### EXTRACT TO READ

Proof Theoretic Harmony With Higher-Order Rules

(Plenarvortrag, Englisch, Ort: HS 101)

ogical inferentialism is the idea that the meaning of a logical connective is determined by the inference rules that govern its use. Proof theoretic semantics attempts to make this idea precise in a proof theoretic framework, using for example natural deduction or sequent calculus rules. Since Prior's infamous connective tonk much of proof theoretic semantics have been occupied with formal (anti-tonk) conditions which rule out ill-behaved connectives (e.g. conservativeness, harmony). Common between them is that inference rules only succeed in determining the meaning of a connective only if the proof theoretic conditions are fulfilled. On the traditional account, however, such conditions are insensitive to substructural dimensions of proof theory, e.g. the distinction between additive and multiplicative connectives. We argue that proof theoretic semantics ought to have the resources to attribute different meanings to substructurally distinct connectives. Subsequently we show how to develop a notion of proof theoretic harmony that preserves substructural distinctions from introduction to elimination rules.

Chair: Albert J.J. Anglberger

Zeit: 09:00-10:30, 13. September 2013 (Freitag)

######
### GIVEN RECORDS

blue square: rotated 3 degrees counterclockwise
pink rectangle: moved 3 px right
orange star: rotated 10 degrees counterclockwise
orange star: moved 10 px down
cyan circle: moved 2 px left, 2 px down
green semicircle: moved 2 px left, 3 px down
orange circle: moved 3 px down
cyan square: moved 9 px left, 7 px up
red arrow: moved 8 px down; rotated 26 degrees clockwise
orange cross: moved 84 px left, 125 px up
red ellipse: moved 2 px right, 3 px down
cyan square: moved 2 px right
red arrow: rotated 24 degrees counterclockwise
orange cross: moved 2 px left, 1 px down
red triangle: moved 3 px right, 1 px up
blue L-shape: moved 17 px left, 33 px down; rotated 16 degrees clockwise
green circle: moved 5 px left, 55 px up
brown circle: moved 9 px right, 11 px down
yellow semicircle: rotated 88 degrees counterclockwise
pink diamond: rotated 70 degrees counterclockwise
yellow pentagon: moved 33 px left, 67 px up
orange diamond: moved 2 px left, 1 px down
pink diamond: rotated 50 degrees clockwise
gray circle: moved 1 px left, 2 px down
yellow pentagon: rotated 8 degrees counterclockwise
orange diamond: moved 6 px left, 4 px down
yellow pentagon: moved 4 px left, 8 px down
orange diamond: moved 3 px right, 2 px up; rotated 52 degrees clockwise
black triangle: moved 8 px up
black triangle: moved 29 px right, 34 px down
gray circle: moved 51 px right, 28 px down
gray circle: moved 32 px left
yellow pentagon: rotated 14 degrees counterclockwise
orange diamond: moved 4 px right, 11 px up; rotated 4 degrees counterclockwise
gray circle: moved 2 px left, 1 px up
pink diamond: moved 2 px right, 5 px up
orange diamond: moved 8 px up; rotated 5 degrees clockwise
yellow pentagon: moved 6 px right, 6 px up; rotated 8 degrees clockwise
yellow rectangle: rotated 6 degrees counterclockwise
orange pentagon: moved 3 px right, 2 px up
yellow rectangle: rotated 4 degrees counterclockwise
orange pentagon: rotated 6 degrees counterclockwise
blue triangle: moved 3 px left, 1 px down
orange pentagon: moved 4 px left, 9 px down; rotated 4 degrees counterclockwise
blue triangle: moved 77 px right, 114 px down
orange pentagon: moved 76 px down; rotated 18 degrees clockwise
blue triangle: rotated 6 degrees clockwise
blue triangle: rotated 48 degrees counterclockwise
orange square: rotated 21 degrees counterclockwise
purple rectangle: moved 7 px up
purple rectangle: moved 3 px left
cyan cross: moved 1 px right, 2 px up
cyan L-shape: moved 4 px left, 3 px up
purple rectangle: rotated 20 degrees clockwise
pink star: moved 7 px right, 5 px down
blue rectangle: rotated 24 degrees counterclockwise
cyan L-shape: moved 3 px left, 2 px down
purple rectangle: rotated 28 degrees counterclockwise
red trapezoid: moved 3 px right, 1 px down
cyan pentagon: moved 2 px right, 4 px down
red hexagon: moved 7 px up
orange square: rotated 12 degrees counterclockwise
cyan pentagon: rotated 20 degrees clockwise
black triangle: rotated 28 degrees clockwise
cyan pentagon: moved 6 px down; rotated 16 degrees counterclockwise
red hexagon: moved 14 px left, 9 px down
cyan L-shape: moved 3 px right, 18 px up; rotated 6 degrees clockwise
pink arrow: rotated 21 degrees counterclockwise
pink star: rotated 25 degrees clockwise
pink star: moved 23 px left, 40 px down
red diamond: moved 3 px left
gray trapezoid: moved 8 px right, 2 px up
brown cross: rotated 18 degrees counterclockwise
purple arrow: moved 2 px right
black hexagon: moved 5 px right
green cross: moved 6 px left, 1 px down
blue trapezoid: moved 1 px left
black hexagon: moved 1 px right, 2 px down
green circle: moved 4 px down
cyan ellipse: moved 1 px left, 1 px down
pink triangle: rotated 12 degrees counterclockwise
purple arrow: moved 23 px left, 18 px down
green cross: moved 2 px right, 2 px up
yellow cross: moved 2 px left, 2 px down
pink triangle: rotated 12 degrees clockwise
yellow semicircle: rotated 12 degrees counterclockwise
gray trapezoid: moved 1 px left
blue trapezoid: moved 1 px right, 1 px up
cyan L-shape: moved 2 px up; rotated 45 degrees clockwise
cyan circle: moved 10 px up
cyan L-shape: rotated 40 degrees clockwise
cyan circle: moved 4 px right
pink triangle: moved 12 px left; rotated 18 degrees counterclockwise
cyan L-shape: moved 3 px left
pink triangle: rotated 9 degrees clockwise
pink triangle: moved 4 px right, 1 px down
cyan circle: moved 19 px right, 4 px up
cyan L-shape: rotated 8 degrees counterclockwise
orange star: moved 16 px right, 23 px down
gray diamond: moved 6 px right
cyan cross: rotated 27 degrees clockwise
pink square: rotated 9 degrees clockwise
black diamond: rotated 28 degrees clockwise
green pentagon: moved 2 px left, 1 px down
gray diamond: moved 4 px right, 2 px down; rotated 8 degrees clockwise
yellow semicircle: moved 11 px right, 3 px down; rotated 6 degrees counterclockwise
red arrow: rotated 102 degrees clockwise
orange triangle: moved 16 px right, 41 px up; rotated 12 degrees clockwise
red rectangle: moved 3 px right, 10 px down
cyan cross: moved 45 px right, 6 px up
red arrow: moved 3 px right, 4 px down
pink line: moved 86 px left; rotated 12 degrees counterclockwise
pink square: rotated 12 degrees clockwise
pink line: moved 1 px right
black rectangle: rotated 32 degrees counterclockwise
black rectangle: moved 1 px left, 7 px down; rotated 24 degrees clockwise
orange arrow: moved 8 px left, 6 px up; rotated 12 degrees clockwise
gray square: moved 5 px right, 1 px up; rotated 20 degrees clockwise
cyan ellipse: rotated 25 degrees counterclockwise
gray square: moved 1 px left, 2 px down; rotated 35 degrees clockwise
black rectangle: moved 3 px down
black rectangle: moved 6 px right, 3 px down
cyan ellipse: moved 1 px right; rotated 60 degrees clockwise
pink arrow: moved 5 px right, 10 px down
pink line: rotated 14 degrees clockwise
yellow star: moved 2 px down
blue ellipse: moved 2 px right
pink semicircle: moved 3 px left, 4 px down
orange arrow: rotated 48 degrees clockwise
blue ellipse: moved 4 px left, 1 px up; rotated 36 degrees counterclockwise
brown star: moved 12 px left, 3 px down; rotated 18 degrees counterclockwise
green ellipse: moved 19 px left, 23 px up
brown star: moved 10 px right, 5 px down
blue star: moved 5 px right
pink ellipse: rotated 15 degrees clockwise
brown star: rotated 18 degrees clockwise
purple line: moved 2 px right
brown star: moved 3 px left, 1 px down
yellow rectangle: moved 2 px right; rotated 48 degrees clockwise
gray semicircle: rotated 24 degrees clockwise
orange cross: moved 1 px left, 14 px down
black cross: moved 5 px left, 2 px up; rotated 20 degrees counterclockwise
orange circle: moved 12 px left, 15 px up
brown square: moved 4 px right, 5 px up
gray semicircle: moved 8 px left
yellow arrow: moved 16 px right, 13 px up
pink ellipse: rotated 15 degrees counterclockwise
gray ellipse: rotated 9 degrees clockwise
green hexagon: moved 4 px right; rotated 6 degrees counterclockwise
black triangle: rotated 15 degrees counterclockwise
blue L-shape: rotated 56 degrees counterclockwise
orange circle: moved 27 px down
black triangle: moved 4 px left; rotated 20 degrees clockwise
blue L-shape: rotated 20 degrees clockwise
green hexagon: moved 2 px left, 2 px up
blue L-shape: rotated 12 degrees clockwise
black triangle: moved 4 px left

######

EXERCISE 1 >> According to the talk abstract on proof theoretic harmony, when and for how long is the talk scheduled?
EXERCISE 2 >> Write what comes next in the talk abstract on proof theoretic harmony, starting after its last line.

EXERCISE RESULT 1 >> From 09:00 to 10:30 on Friday, 13 September 2013.

EXERCISE RESULT 2 >>
Ort: HS 101

Ole T. Hjortland

(MCMP, LMU Munich, Deutschland)

Ole T. Hjortland is Assistant Professor at the Chair of Logic and Philosophy of Language, at the Ludwig-Maximilians-Universität (LMU Munich). He is a researcher in the Munich Center for Mathematical Philosophy. Before that he was a Postdoctoral Research Fellow in the Arché Research Centre, University of St Andrews. His work is mainly on the philosophy of logic and mathematical logic, but also extends to epistemology and philosophy of language. Recent publications: "Speech acts, categoricity, and the meanings of logical connectives", Notre Dame Journal of Formal Logic, 2013 and "Logical Pluralism, Meaning Variance, and Verbal Disputes", Australasian Journal of Philosophy, 2013. For more information about Ole T. Hjortland see website1 & website2!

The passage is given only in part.